Kerry now says he believes the war was a mistake, and that he voted to authorize the threat of force, but did not support the use of it.

And Kerry's response to the questions raised over his defense voting record by Republican Sen. Saxby Chambliss -- questions appropriate to anyone aspiring to serve as command-in-chief: "[The President has] decided once again to take the low road of American politics. ... Saxby Chambliss, on the part of the president and his henchmen, decided today to question my commitment to the defense of our nation...." And again, when responding to similar queries over his record: "I'd like to know what it is Republicans who didn't serve in Vietnam have against those of us who did." Vietnam, Vietnam, Vietnam....

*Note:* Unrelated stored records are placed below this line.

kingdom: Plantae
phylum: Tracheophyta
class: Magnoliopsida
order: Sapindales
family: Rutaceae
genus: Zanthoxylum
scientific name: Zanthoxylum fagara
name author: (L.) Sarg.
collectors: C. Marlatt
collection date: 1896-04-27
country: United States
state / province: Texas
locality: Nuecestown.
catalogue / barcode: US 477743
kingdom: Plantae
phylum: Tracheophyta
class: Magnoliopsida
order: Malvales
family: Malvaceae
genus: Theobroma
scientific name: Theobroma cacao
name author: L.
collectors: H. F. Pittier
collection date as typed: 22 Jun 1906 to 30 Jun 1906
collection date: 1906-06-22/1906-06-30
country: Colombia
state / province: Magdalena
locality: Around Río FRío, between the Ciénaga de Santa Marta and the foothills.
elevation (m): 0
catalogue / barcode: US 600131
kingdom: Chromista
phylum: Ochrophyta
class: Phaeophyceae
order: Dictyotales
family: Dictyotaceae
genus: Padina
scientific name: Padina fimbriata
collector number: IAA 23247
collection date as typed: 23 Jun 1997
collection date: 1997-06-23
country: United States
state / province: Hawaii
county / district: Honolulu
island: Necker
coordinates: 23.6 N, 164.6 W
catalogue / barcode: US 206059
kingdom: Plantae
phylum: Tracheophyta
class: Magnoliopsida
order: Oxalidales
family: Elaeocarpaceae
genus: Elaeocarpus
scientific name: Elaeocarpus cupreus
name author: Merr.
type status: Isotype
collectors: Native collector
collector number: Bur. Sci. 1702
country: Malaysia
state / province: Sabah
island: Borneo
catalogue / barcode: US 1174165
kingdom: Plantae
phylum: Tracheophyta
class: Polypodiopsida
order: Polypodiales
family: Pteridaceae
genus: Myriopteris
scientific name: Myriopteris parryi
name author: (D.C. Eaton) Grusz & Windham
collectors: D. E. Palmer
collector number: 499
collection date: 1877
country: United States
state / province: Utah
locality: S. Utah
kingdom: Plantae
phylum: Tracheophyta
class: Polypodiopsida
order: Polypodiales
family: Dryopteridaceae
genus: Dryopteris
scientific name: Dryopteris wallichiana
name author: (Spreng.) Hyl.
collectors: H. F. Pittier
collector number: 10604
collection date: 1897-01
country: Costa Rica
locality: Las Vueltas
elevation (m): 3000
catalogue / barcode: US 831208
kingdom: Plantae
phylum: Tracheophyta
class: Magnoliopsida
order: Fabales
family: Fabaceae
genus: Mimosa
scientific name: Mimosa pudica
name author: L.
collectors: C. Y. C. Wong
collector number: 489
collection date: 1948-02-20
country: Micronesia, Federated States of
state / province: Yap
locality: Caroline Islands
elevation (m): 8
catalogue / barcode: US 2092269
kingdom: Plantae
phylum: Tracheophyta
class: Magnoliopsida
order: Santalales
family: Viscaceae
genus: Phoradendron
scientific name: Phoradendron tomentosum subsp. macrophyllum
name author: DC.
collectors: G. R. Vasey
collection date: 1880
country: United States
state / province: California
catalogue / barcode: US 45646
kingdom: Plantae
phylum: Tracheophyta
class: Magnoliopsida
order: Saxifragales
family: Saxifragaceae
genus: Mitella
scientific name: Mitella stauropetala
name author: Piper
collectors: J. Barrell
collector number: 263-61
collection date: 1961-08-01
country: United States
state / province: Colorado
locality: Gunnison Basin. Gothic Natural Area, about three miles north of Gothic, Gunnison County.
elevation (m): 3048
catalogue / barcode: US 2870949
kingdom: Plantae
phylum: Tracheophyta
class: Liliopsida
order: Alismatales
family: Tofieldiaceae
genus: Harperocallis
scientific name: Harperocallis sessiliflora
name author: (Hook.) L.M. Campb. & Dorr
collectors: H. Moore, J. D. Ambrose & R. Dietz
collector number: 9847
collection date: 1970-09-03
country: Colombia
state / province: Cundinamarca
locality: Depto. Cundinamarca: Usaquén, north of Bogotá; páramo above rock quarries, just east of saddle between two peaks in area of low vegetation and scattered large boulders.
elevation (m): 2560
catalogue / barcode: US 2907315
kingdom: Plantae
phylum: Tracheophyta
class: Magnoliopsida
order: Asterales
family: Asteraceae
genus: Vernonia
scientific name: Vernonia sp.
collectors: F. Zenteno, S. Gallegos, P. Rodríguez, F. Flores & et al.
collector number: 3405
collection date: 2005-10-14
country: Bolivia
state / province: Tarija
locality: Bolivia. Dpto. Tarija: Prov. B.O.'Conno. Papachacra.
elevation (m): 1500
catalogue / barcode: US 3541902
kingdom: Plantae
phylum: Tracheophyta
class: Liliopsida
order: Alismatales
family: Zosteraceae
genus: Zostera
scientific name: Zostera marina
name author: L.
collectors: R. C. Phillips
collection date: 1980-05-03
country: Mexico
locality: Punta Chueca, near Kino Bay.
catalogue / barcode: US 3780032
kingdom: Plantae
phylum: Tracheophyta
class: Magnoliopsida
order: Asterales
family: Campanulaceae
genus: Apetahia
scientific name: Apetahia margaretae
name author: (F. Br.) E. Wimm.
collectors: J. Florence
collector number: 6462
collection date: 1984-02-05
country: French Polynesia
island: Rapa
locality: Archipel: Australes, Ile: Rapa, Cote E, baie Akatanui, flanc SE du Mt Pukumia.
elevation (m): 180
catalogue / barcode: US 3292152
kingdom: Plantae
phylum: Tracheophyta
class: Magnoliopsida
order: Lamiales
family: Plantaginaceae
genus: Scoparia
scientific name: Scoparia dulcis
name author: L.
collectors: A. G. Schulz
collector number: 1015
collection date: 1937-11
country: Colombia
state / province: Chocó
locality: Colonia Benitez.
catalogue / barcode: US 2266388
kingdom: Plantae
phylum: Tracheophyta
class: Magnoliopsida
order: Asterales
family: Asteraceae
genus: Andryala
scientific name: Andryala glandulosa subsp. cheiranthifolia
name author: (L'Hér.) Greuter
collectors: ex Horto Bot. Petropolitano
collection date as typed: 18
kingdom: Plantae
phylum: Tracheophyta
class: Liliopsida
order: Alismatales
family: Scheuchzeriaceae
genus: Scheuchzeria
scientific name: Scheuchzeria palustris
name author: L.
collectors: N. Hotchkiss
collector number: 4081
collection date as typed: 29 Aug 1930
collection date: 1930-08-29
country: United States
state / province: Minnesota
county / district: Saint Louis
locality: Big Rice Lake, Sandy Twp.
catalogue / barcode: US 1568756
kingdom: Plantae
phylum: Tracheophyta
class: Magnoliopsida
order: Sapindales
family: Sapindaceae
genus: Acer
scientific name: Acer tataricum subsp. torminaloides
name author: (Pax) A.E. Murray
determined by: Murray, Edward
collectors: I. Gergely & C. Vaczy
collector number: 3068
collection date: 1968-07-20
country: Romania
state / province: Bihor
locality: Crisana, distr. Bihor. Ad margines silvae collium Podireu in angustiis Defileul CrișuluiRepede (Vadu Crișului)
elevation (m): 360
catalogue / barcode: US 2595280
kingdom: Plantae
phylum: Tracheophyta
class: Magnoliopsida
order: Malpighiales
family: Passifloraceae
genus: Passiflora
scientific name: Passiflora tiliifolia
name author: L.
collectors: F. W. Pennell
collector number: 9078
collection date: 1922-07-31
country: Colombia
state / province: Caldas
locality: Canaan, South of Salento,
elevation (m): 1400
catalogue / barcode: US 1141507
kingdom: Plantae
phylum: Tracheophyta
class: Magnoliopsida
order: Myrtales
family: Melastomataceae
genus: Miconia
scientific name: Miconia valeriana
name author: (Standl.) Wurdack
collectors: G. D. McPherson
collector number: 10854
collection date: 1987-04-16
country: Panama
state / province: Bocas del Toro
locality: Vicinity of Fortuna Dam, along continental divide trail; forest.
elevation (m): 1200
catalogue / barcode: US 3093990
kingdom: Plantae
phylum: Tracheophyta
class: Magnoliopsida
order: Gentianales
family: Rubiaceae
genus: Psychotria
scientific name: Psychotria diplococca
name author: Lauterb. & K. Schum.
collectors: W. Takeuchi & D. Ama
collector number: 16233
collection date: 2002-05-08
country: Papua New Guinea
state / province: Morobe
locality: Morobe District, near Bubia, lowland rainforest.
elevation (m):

Finally, to bring the Kerry record up-to-date, John Kerry didn't hesitate to breathe life into the conspiracy theory involving a U.S.-led coup against Haitian president/autocrat Jean-Bertrand Aristide, who resigned office and fled into exile earlier this year. Following Aristide's departure, Kerry remarked, "I think there should be some investigation of it. I have a very close friend in Massachusetts who talked directly to people who made that allegation [of a U.S.-led coup]. I don't know the truth of it. I really don't. But I think it needs to be explored and we need to know the truth of what happened."

So let's get this straight. Kerry admits he doesn't "know the truth of it," but at the same time he doesn't wince at lending credence to an unfounded rumor that the President of the United States (who he just happens to be running against in November) ordered the kidnapping of a foreign leader.

But then again, John Kerry has never had the highest standards of veracity.

National Security
Since 1986, John Kerry has chaired the Senate Subcommittee on Terrorism, Narcotics, and International Operations. So, if Kerry wants to join in the witch hunt to assign blame for the terrorist attacks of 11 September 2001, blame begins at home. Moreover, Kerry opposed the creation of the Department of Homeland Security, designed to streamline and solidify U.S. preparedness against terrorist aggressors.

Once again, Kerry's congressional voting record says it all, with the Senator voting for no less than seven major defense and military budget reductions related to national security.

Further, in his campaign platform for national insecurity, Kerry promises to repeal the 2001 USA Patriot Act, claiming "the spirit of the law has been abused by the Ashcroft Justice Department." In truth, the Patriot Act does little more than codify a series of executive orders in effect since the early 1980s, and does not represent a massive expansion of federal prerogatives. For the truth about the Patriot Act, see The Federalist's exposition: federalistpatriot.us

Kerry also claims that terrorism is being used as an excuse for "an assault on immigration." Does he really want to charge the Bush administration with an assault on immigration, when conservatives are in high gear (mistakenly) criticizing President Bush's immigration reform proposals as "amnesty" for illegals?

That doesn't make sense, even by John Kerry's standards.